- _REQUIRED ACTION 1_: Please list every index number passed to itemgetter in the example call within the forum thread on itemgetter and lambda below.
- _REQUIRED ACTION 2_: Write out the passage of the itemgetter thread from "In [1]: a = list(range(1000))" up to and including "c = list(zip(a, b))".
--- DOCUMENT SECTION Enclosed Below ---
Leaving aside the speed issue, which is often based on where you make the itemgetter or lambda function, I personally find that itemgetter is really nice for getting multiple items at once: for example, itemgetter(0, 4, 3, 9, 19, 20) will create a function that returns a tuple of the items at the specified indices of the listlike object passed to it. To do that with a lambda, you'd need lambda x:x[0], x[4], x[3], x[9], x[19], x[20], which is a lot clunkier. (And then some packages such as numpy have advanced indexing, which works a lot like itemgetter() except built in to normal bracket notation.)

  • +1 excellent point about multiple entries, certainly itemgetter is the winner there. – Endophage Jun 21 '13 at 20:25
1

According to my benchmark on a list of 1000 tuples, using itemgetter is almost twice as quick as the plain lambda method. The following is my code:

In [1]: a = list(range(1000))

In [2]: b = list(range(1000))

In [3]: import random

In [4]: random.shuffle(a)

In [5]: random.shuffle(b)

In [6]: c = list(zip(a, b))

In [7]: %timeit c.sort(key=lambda x: x[1])
81.4 µs ± 433 ns per loop (mean ± std. dev. of 7 runs, 10000 loops each)

In [8]: random.shuffle(c)
--- End of Enclosed DOCUMENT SECTION ---
--- EXTRACTED DATA Enclosed Below ---
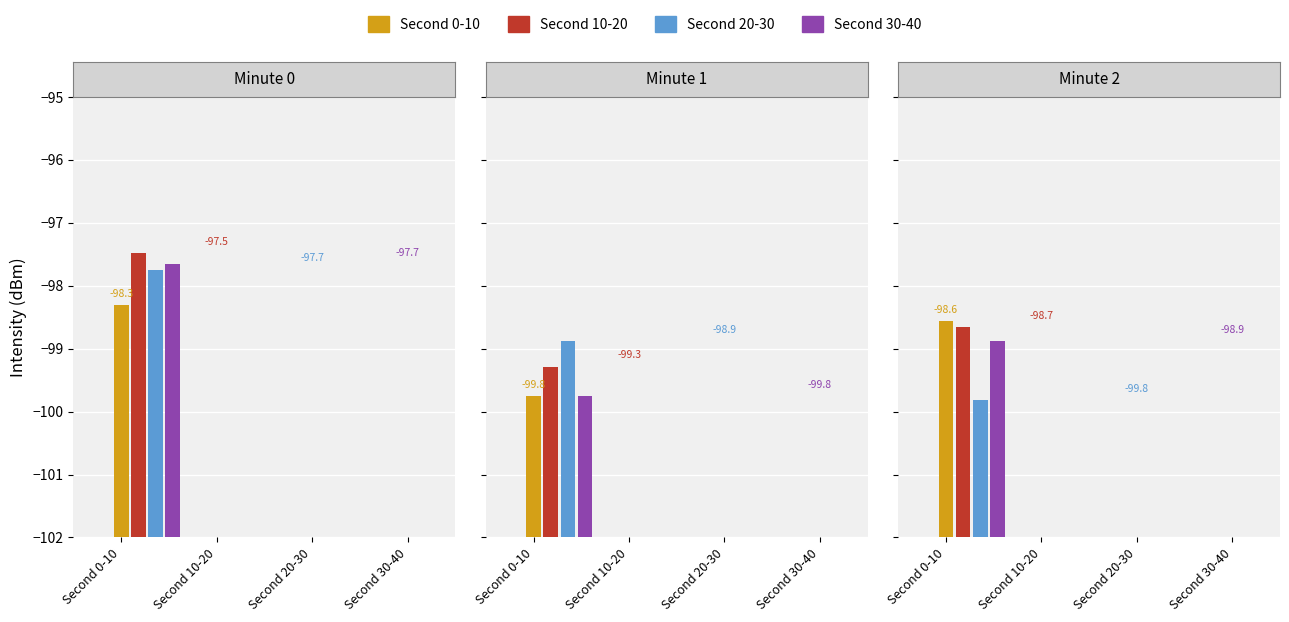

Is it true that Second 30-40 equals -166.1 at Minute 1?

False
--- End of Enclosed EXTRACTED DATA ---
--- EXTRACTED DATA Enclosed Below ---
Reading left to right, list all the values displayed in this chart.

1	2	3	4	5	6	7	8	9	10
--- End of Enclosed EXTRACTED DATA ---
- _RESPONSE BOX 1_: 0, 4, 3, 9, 19, 20

- _RESPONSE BOX 2_:
In [1]: a = list(range(1000))

In [2]: b = list(range(1000))

In [3]: import random

In [4]: random.shuffle(a)

In [5]: random.shuffle(b)

In [6]: c = list(zip(a, b))